Politik/Inland

Flüchtlinge: Jeder zweite Bürger besorgt

Die ÖVP rangiert in Umfragen bei mageren 20 Prozent – und Parteichef Reinhold Mitterlehner wird laufend mit der Frage konfrontiert, wann Außenminister Sebastian Kurz das Ruder übernimmt. Kurzum: Die Volkspartei hat schon bessere Zeiten erlebt. Da tut es den Schwarzen naturgemäß gut, wenn sie Zuspruch bekommen. Den erhielten sie gestern von OGM-Chef Wolfgang Bachmayer.

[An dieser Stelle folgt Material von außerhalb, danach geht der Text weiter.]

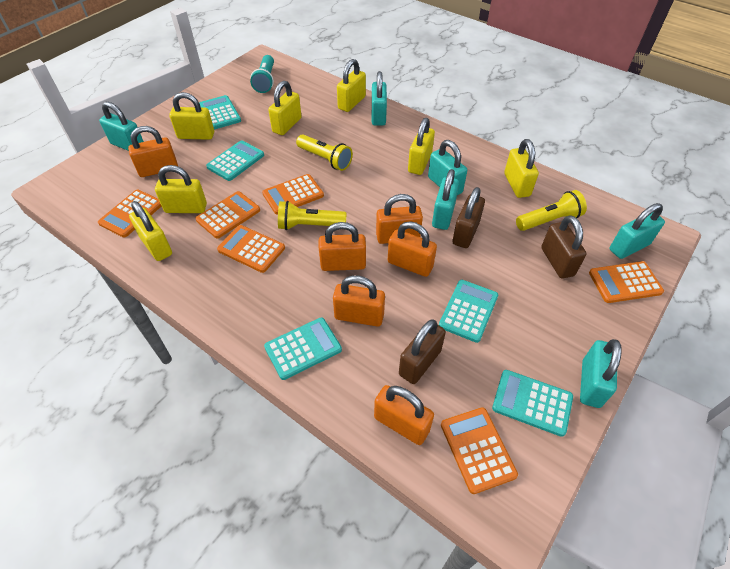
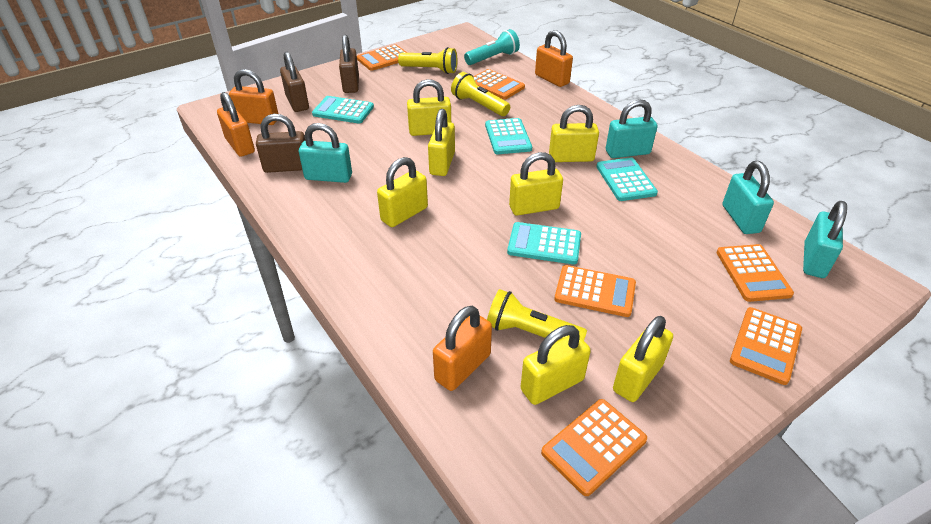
orange padlock: 6 -> 4
turquoise calculator: 5 -> 4
turquoise padlock: 6 -> 4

Der Meinungsforscher hat im Auftrag der ÖVP knapp 1000 Österreicher befragt, wie sie zu Flüchtlingen und Integration stehen. Demnach bereiten jedem zweiten Bürger "zu viel Zuwanderung" und die "Flüchtlinge" mehr Sorgen als Pensionsfrage oder die hohen Wohnkosten. Dass das Gros der Bevölkerung die Flüchtlingscausa kritisch betrachtet und eine strikte Politik wünscht, ist zwar nicht neu, aber ÖVP-Klubchef Reinhold Lopatka sieht die Positionen seiner Partei dadurch erneut bestätigt.

Was die ÖVP will

Die Schwarzen, allen voran Integrationsminister Kurz, drängen ja auf ein Integrationsgesetz. Damit sollen Flüchtlinge verpflichtet werden, Deutsch- und Wertekurse zu absolvieren sowie gemeinnützige Tätigkeiten zu übernehmen ("Ein-Euro-Jobs"). Auch ein Verbot der Vollverschleierung ("Burka- Verbot") wird angestrebt, detto eine Kürzung der Mindestsicherung auf 560 Euro (statt 836 Euro) für Flüchtlinge, die noch keine fünf Jahre im Land sind ("Wartefrist").

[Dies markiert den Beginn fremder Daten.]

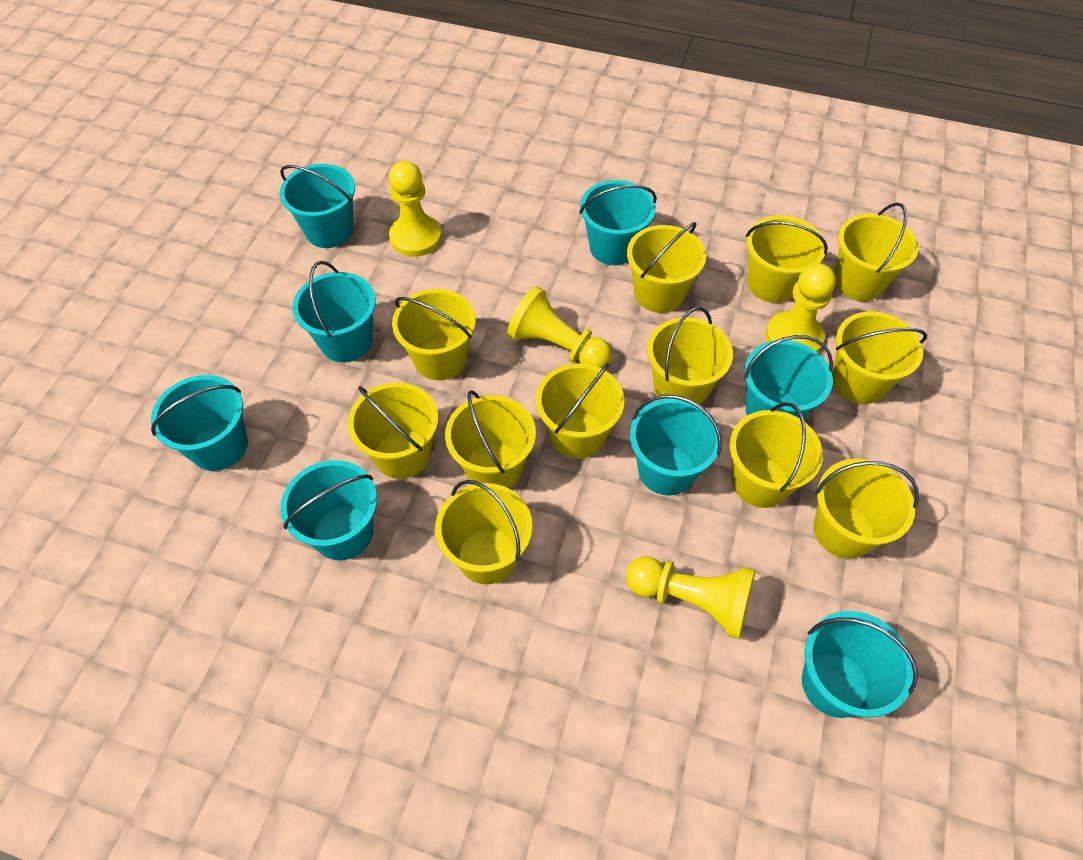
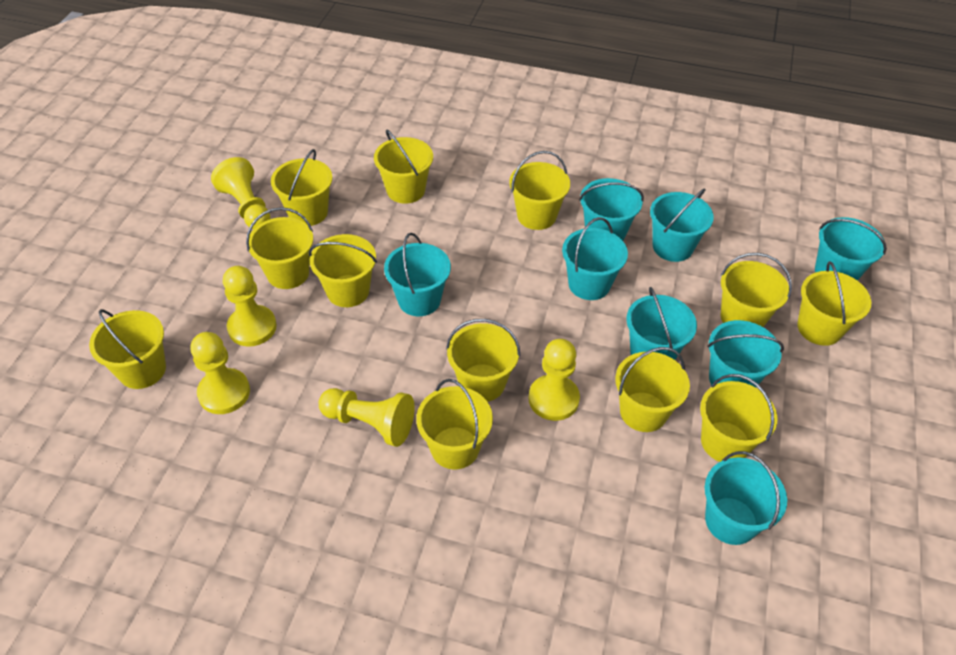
yellow pawn: 4 -> 5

Das will die Mehrheit der Österreicher laut OGM-Umfrage auch. 70 Prozent der Befragten sind dafür, dass Asylberechtigte weniger Mindestsicherung als Österreicher bekommen. 79 Prozent befinden, es sei "nicht akzeptabel", dass sich Frauen voll verschleiern. Und 90 Prozent sagen, wer nicht Deutsch lernen möchte, keine Arbeit annimmt oder die Gleichberechtigung von Mann und Frau nicht akzeptiert, dem sollen Sozialleistungen gekürzt werden.

Sanktus der SPÖ fehlt

Die ÖVP hat freilich ein Problem: Dass die Bevölkerung ihre Ansichten durchwegs teilt, genügt nicht. Um ihre Vorhaben umsetzen zu können, benötigen Lopatka & Co den Sanktus der SPÖ – und die ziert sich, etwa bei der Kürzung der Mindestsicherung. Der ÖVP-Klubobmann hält es dennoch "nicht für ausgeschlossen, dass man zu einer Einigung kommt" – weil Wiens SPÖ-Stadträtin Sonja Wehsely vor wenigen Tagen über eine "Mindestaufenthaltsdauer" in der Bundeshauptstadt nachgedacht hat, um Anspruch auf Mindestsicherung zu haben. Lopatka meint, Wehsely habe sich damit "das erste Mal in die richtige Richtung bewegt".

Österreich hat Aufholbedarf

Dass Zuwanderer weniger Geld erhalten sollen, verteidigt Lopatka erneut. Andere Länder, die 2015 vom Flüchtlingsstrom auch stark betroffen waren, hätten Sozialleistungen bereits gekürzt. Österreich hat laut dem ÖVP-Mann also Aufholbedarf.

Einen solchen ortet die Bevölkerung auch – allerdings beim Thema Integration. Drei von vier Österreichern sehen hier Defizite. Lopatka gesteht ein: "Wir haben in manchen Bereichen tatsächlich lange gebraucht, um gesetzliche Bestimmungen zu schaffen."